## THE TASK
Can you copy every line of the items below, word for word and in the same order?

## MATERIAL FOR THE TASK
───

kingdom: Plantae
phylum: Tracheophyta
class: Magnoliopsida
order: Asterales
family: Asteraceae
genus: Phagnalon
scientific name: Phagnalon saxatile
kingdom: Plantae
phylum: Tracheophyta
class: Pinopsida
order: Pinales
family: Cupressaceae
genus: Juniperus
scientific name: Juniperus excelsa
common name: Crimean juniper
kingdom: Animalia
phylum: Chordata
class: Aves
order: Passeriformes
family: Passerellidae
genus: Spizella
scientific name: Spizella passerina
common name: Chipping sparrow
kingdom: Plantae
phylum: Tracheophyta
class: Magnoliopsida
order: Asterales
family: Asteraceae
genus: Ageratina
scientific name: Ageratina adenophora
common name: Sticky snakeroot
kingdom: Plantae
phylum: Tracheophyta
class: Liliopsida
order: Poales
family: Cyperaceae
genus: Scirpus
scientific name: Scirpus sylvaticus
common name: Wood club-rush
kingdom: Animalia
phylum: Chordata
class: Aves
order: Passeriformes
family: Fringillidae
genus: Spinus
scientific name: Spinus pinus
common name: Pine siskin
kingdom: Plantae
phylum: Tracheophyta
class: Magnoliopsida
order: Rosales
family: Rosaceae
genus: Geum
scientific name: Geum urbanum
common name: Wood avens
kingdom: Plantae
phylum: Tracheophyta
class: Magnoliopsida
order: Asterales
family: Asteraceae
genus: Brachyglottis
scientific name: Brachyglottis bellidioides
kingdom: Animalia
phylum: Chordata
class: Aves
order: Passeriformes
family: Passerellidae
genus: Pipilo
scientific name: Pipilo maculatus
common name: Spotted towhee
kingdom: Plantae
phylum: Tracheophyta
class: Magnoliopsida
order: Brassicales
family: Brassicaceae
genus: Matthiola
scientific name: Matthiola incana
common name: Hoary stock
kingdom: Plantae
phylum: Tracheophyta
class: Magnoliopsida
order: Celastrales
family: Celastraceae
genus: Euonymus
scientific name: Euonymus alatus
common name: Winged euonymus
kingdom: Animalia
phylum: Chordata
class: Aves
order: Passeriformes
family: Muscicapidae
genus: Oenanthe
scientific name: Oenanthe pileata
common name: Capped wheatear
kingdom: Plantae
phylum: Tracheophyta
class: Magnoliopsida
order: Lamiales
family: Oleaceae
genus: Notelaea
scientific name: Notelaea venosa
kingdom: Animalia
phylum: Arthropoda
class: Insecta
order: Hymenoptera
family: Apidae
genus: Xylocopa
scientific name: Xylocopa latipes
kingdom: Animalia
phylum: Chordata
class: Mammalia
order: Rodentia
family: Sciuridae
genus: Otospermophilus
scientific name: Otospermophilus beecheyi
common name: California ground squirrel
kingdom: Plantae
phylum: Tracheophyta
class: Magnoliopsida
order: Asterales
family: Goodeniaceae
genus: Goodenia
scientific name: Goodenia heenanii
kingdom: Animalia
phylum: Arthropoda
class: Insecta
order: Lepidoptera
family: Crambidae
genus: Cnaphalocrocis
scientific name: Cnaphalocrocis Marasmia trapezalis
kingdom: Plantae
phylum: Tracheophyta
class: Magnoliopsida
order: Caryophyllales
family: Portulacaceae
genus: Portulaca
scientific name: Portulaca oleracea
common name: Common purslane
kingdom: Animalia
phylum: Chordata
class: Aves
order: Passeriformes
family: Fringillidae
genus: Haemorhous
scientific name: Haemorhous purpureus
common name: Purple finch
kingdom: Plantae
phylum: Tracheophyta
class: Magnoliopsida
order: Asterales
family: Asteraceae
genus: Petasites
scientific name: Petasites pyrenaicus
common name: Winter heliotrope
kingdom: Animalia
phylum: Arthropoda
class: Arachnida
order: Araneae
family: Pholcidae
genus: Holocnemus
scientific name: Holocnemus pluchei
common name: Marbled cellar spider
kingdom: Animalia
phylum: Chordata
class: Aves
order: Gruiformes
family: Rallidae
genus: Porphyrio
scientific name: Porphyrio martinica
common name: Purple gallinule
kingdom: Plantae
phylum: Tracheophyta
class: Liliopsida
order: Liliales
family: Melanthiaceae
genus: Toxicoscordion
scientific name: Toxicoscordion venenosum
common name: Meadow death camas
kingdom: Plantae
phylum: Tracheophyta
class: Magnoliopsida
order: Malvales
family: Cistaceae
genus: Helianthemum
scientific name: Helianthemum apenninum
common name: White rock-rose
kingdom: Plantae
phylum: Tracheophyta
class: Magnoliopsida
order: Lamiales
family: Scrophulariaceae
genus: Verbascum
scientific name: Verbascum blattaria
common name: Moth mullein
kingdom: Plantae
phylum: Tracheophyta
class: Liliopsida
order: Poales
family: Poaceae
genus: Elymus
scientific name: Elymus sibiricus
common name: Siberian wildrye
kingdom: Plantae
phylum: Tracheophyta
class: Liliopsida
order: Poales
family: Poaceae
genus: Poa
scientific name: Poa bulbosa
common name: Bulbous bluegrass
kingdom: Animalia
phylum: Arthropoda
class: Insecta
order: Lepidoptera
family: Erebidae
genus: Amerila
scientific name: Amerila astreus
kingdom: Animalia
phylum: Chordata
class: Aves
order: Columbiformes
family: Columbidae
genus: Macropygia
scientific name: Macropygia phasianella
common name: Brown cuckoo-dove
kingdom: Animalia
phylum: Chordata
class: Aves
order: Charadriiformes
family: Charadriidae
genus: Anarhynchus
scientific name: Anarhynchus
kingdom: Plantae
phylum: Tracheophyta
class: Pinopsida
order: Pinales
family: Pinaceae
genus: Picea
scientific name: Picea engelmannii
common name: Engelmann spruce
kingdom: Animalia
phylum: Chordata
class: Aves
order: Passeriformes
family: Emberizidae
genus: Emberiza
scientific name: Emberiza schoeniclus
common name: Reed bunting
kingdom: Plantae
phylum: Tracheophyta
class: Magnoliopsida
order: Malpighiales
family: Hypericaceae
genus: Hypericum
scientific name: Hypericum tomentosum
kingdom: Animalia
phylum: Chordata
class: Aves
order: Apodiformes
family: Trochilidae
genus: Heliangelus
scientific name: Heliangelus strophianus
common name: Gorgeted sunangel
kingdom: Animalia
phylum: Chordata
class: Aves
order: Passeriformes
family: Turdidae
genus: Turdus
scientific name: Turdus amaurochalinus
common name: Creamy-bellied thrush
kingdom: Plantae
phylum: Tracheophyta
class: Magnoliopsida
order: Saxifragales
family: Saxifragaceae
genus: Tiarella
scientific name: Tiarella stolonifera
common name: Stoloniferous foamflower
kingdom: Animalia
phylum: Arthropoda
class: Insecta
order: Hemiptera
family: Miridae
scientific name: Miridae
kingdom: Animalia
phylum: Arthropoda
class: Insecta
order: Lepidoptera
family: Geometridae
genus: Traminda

───

## SOLUTION BELOW
kingdom: Plantae
phylum: Tracheophyta
class: Magnoliopsida
order: Asterales
family: Asteraceae
genus: Phagnalon
scientific name: Phagnalon saxatile
kingdom: Plantae
phylum: Tracheophyta
class: Pinopsida
order: Pinales
family: Cupressaceae
genus: Juniperus
scientific name: Juniperus excelsa
common name: Crimean juniper
kingdom: Animalia
phylum: Chordata
class: Aves
order: Passeriformes
family: Passerellidae
genus: Spizella
scientific name: Spizella passerina
common name: Chipping sparrow
kingdom: Plantae
phylum: Tracheophyta
class: Magnoliopsida
order: Asterales
family: Asteraceae
genus: Ageratina
scientific name: Ageratina adenophora
common name: Sticky snakeroot
kingdom: Plantae
phylum: Tracheophyta
class: Liliopsida
order: Poales
family: Cyperaceae
genus: Scirpus
scientific name: Scirpus sylvaticus
common name: Wood club-rush
kingdom: Animalia
phylum: Chordata
class: Aves
order: Passeriformes
family: Fringillidae
genus: Spinus
scientific name: Spinus pinus
common name: Pine siskin
kingdom: Plantae
phylum: Tracheophyta
class: Magnoliopsida
order: Rosales
family: Rosaceae
genus: Geum
scientific name: Geum urbanum
common name: Wood avens
kingdom: Plantae
phylum: Tracheophyta
class: Magnoliopsida
order: Asterales
family: Asteraceae
genus: Brachyglottis
scientific name: Brachyglottis bellidioides
kingdom: Animalia
phylum: Chordata
class: Aves
order: Passeriformes
family: Passerellidae
genus: Pipilo
scientific name: Pipilo maculatus
common name: Spotted towhee
kingdom: Plantae
phylum: Tracheophyta
class: Magnoliopsida
order: Brassicales
family: Brassicaceae
genus: Matthiola
scientific name: Matthiola incana
common name: Hoary stock
kingdom: Plantae
phylum: Tracheophyta
class: Magnoliopsida
order: Celastrales
family: Celastraceae
genus: Euonymus
scientific name: Euonymus alatus
common name: Winged euonymus
kingdom: Animalia
phylum: Chordata
class: Aves
order: Passeriformes
family: Muscicapidae
genus: Oenanthe
scientific name: Oenanthe pileata
common name: Capped wheatear
kingdom: Plantae
phylum: Tracheophyta
class: Magnoliopsida
order: Lamiales
family: Oleaceae
genus: Notelaea
scientific name: Notelaea venosa
kingdom: Animalia
phylum: Arthropoda
class: Insecta
order: Hymenoptera
family: Apidae
genus: Xylocopa
scientific name: Xylocopa latipes
kingdom: Animalia
phylum: Chordata
class: Mammalia
order: Rodentia
family: Sciuridae
genus: Otospermophilus
scientific name: Otospermophilus beecheyi
common name: California ground squirrel
kingdom: Plantae
phylum: Tracheophyta
class: Magnoliopsida
order: Asterales
family: Goodeniaceae
genus: Goodenia
scientific name: Goodenia heenanii
kingdom: Animalia
phylum: Arthropoda
class: Insecta
order: Lepidoptera
family: Crambidae
genus: Cnaphalocrocis
scientific name: Cnaphalocrocis Marasmia trapezalis
kingdom: Plantae
phylum: Tracheophyta
class: Magnoliopsida
order: Caryophyllales
family: Portulacaceae
genus: Portulaca
scientific name: Portulaca oleracea
common name: Common purslane
kingdom: Animalia
phylum: Chordata
class: Aves
order: Passeriformes
family: Fringillidae
genus: Haemorhous
scientific name: Haemorhous purpureus
common name: Purple finch
kingdom: Plantae
phylum: Tracheophyta
class: Magnoliopsida
order: Asterales
family: Asteraceae
genus: Petasites
scientific name: Petasites pyrenaicus
common name: Winter heliotrope
kingdom: Animalia
phylum: Arthropoda
class: Arachnida
order: Araneae
family: Pholcidae
genus: Holocnemus
scientific name: Holocnemus pluchei
common name: Marbled cellar spider
kingdom: Animalia
phylum: Chordata
class: Aves
order: Gruiformes
family: Rallidae
genus: Porphyrio
scientific name: Porphyrio martinica
common name: Purple gallinule
kingdom: Plantae
phylum: Tracheophyta
class: Liliopsida
order: Liliales
family: Melanthiaceae
genus: Toxicoscordion
scientific name: Toxicoscordion venenosum
common name: Meadow death camas
kingdom: Plantae
phylum: Tracheophyta
class: Magnoliopsida
order: Malvales
family: Cistaceae
genus: Helianthemum
scientific name: Helianthemum apenninum
common name: White rock-rose
kingdom: Plantae
phylum: Tracheophyta
class: Magnoliopsida
order: Lamiales
family: Scrophulariaceae
genus: Verbascum
scientific name: Verbascum blattaria
common name: Moth mullein
kingdom: Plantae
phylum: Tracheophyta
class: Liliopsida
order: Poales
family: Poaceae
genus: Elymus
scientific name: Elymus sibiricus
common name: Siberian wildrye
kingdom: Plantae
phylum: Tracheophyta
class: Liliopsida
order: Poales
family: Poaceae
genus: Poa
scientific name: Poa bulbosa
common name: Bulbous bluegrass
kingdom: Animalia
phylum: Arthropoda
class: Insecta
order: Lepidoptera
family: Erebidae
genus: Amerila
scientific name: Amerila astreus
kingdom: Animalia
phylum: Chordata
class: Aves
order: Columbiformes
family: Columbidae
genus: Macropygia
scientific name: Macropygia phasianella
common name: Brown cuckoo-dove
kingdom: Animalia
phylum: Chordata
class: Aves
order: Charadriiformes
family: Charadriidae
genus: Anarhynchus
scientific name: Anarhynchus
kingdom: Plantae
phylum: Tracheophyta
class: Pinopsida
order: Pinales
family: Pinaceae
genus: Picea
scientific name: Picea engelmannii
common name: Engelmann spruce
kingdom: Animalia
phylum: Chordata
class: Aves
order: Passeriformes
family: Emberizidae
genus: Emberiza
scientific name: Emberiza schoeniclus
common name: Reed bunting
kingdom: Plantae
phylum: Tracheophyta
class: Magnoliopsida
order: Malpighiales
family: Hypericaceae
genus: Hypericum
scientific name: Hypericum tomentosum
kingdom: Animalia
phylum: Chordata
class: Aves
order: Apodiformes
family: Trochilidae
genus: Heliangelus
scientific name: Heliangelus strophianus
common name: Gorgeted sunangel
kingdom: Animalia
phylum: Chordata
class: Aves
order: Passeriformes
family: Turdidae
genus: Turdus
scientific name: Turdus amaurochalinus
common name: Creamy-bellied thrush
kingdom: Plantae
phylum: Tracheophyta
class: Magnoliopsida
order: Saxifragales
family: Saxifragaceae
genus: Tiarella
scientific name: Tiarella stolonifera
common name: Stoloniferous foamflower
kingdom: Animalia
phylum: Arthropoda
class: Insecta
order: Hemiptera
family: Miridae
scientific name: Miridae
kingdom: Animalia
phylum: Arthropoda
class: Insecta
order: Lepidoptera
family: Geometridae
genus: Traminda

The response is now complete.